Detecting Deviations and Inconsistencies

Content

Purpose and short description
The result view
Obtaining correction hints
The bottom tool bar
Specification of the desired content of the deviation patterns
Modification of the statistical limits and settings
Detailed introspection of selected deviation patterns
Saving and exporting results
Interpretation of deviations: untypical data set or data error?


Purpose and short description

In the Deviation Detection panel, outliers, deviations and presumable data inconsistencies can be detected. The specific approach of this module is that it does not examine the values and value distribution characteristics of each data field separately for outliers as traditional data quality checker tools do.
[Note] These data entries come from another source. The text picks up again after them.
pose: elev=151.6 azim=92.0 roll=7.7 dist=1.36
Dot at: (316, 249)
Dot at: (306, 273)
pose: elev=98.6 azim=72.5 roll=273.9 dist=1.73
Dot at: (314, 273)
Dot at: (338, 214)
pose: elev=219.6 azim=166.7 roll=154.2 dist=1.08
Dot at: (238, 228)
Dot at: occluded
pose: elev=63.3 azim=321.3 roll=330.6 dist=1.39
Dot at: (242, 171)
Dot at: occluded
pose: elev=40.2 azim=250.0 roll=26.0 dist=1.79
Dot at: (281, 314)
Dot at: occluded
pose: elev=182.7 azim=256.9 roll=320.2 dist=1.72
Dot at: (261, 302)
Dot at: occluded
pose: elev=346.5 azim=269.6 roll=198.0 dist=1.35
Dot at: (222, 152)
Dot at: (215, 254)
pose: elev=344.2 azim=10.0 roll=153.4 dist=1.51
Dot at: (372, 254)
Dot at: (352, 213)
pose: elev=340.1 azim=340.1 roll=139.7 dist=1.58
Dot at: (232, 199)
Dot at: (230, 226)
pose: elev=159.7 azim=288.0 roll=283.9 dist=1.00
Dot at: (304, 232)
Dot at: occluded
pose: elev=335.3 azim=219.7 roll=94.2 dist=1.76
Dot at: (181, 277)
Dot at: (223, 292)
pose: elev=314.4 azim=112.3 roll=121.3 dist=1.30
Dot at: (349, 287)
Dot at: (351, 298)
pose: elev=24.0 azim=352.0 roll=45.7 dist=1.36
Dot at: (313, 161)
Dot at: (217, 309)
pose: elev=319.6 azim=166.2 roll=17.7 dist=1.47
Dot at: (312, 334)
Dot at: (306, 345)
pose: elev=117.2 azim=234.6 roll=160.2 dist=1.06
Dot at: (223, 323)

Rather, it finds cross-field inconsistencies.
For example, in a customer master data table neither the value Age=35 nor the value FamilyStatus=child is an outlier or deviation, but the combination of both is one. This type of data errors are often overlooked by other data quality tools.


The result view

The deviations and inconsistency detection module was designed for usability for non-statisticians. It aims at delivering interesting results and findings without obliging the user to define hypotheses, busines rules or filter criteria and without too many 'expert' parameters and options. In the following, we are going to demonstrate a typical usage scenario of the module by means of an example analysis of the sample data doc/sample_data/customers.txt. We assume that these data have been read in as described in another chapter of this documentation, that means with ClientID as group field. If we start the module Deviations and Inconsistencies on these data and just press the Start button in the module's tool bar, we obtain the folloging result:

image file img/deviations_resulttable_753.png

(Note: in the picture shown above, we have mouse-clicked the table column header of the column item 1 in order to sort the detected deviations thematically, that means lexically). The different columns of the result table have the following meaning:

Hence, the deviation pattern which has been highlighted in blue in the above picture can be interpreted as follows: the combination of the two items Age=[70 to 79 years] (which is the 8th out of 10 value ranges of the date field Age) and Profession=Worker appears in one single data record. As the range Age=[70 to 79 years] appears in 958 out of 10000 data records and the value Profession=Worker in 1320 data records, we expected a much higher occurrence frequency, namely with about 958/10000 * 1320 = 126.5. That means, the lift value of the pattern is 1/126.5. The difference between the observed frequency of 1 and the expected frequency of 126.5 is highly significant (χ² confidence=1.000). The combination of the two, the confidence divided by the lift, is the deviation strength of the pattern (126.5).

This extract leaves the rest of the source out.